The mean sizes obtained in this study are different from previous studies and, in almost all cases, are less than them, indicating structural differences in the scapula of different populations. Comparison of the results of our study with other studies conducted among residents of different regions showed that there is a statistically significant difference in the values of the four indicators studied between different ethnicities (different countries), which can be due to various reasons such as racial differences, genetics, and environment, job stress, and growth hormone levels, etc. (11). However, the value of each of these indicators in different studies conducted in other countries is higher in the male population than females, and in this respect, there is a special similarity between all these studies; in fact, there was a statistically significant difference in the measured values between men and women of all races, which in our study is similar to previous studies.
The results of this study were gained and collected by comparing anthropometric indices of the scapula in reconstructed CT scan images, so it is recommended for comparative comparison, simultaneous research on radiographic stereotypes, and direct measurement of the mentioned indices on bone. Since this research has been done on adults, in order to compare it and its values in gender differentiation, it is recommended to do studies before puberty. Considering that this research has been conducted on different Iranians living in Tehran, it seems that its results can be generalized to other parts of the country.

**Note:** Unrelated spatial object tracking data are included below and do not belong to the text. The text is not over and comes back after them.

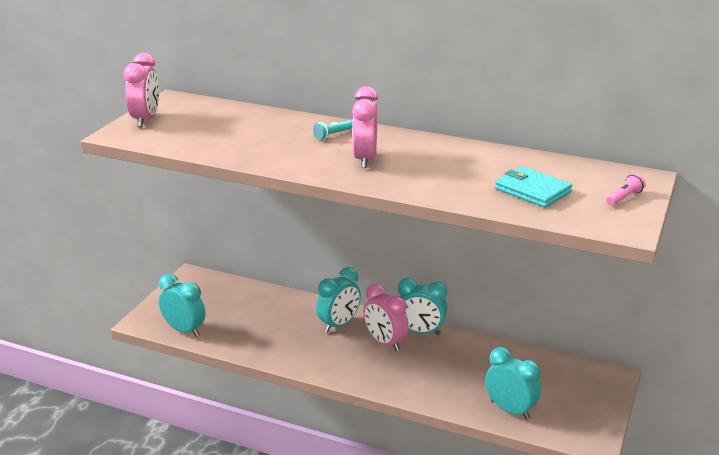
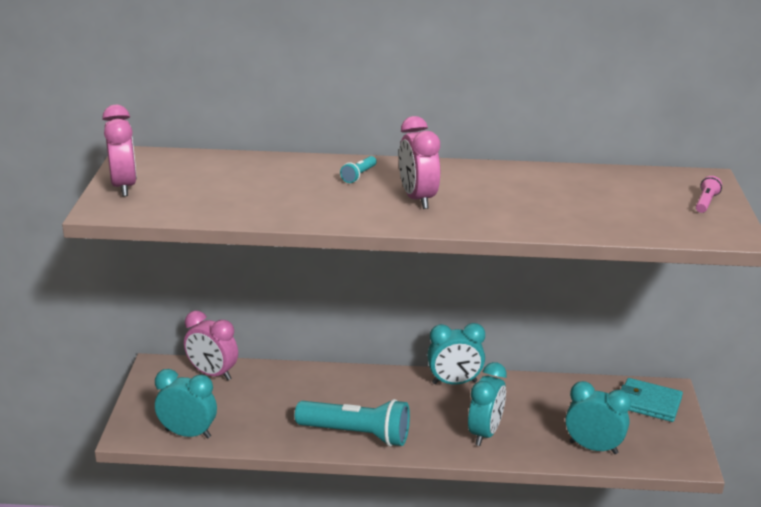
camera: 20 degrees left, 0 degrees up
(313, 357) = (356, 434): none -> turquoise flashlight
(339, 324) = (362, 391): turquoise clock -> turquoise clock (485, 433)
(385, 342) = (424, 402): pink clock -> pink clock (212, 374)
(532, 190) = (615, 208): turquoise wallet -> turquoise wallet (649, 403)

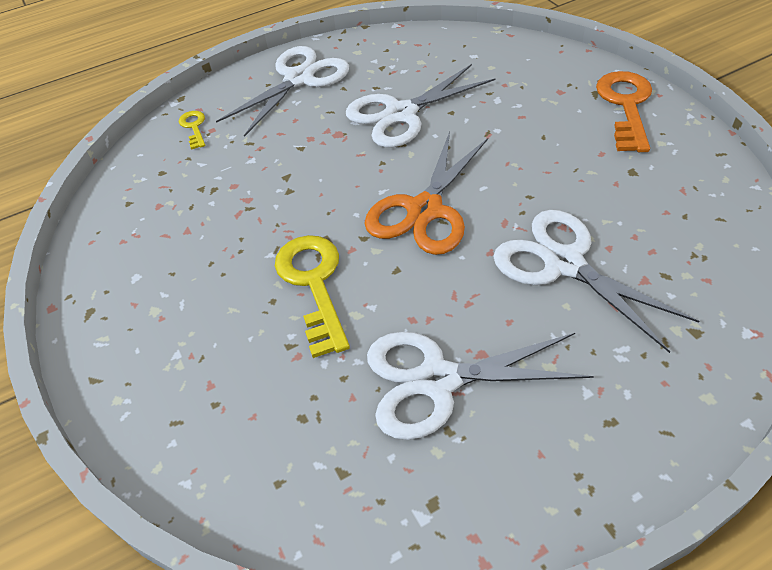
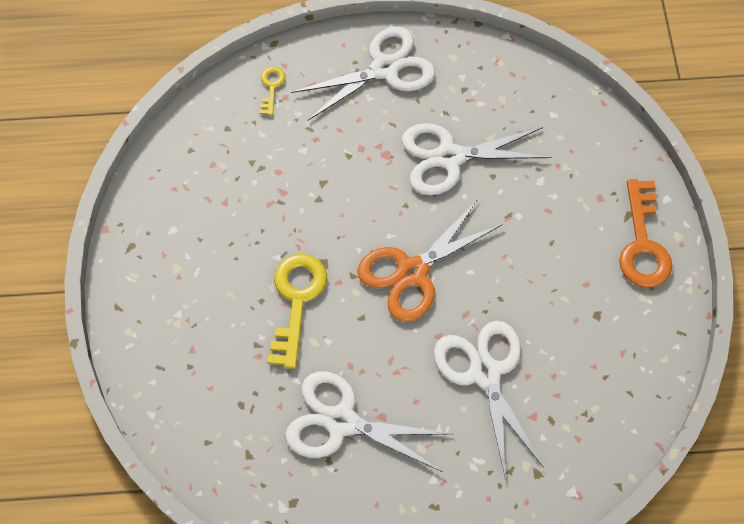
camera: 20 degrees right, 15 degrees up
(625, 106) = (643, 243): orange key -> orange key turned 150 degrees clockwise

However, it is recommended that similar studies should be conducted in other parts of the country. Similar to other studies on scapula anthropometric indices, all these values are higher in Iranian men than women, and due to the significant difference between genders with acceptable sensitivity and specificity, it helps to identify genders as well. Therefore, if mutilated remains or incomplete bone fragments, including the scapula, are present due to natural and unnatural events, it is possible to predict a gender by preparing a CT scan graph and measuring its anthropometric indices with a high percentage. Because the scapula bone usually does not undergo significant morphological changes during a person's lifetime after evolution, and according to this study conducted on graphs, if there is a need to specifically identify an individual, it will be possible to match graphs before death and graphs taken from skeletal remains, which are simple and accessible to do, and the result is largely reliable. Finally, based on the results obtained in this study, the accuracy of MLS and MWS indices to determine gender is high and is very helpful in determining gender. However, the two indices, MLG and MWG, have lower accuracy in determining gender in the Iranian population, and dimorphic characteristics of the scapula bone are shown to a lesser extent.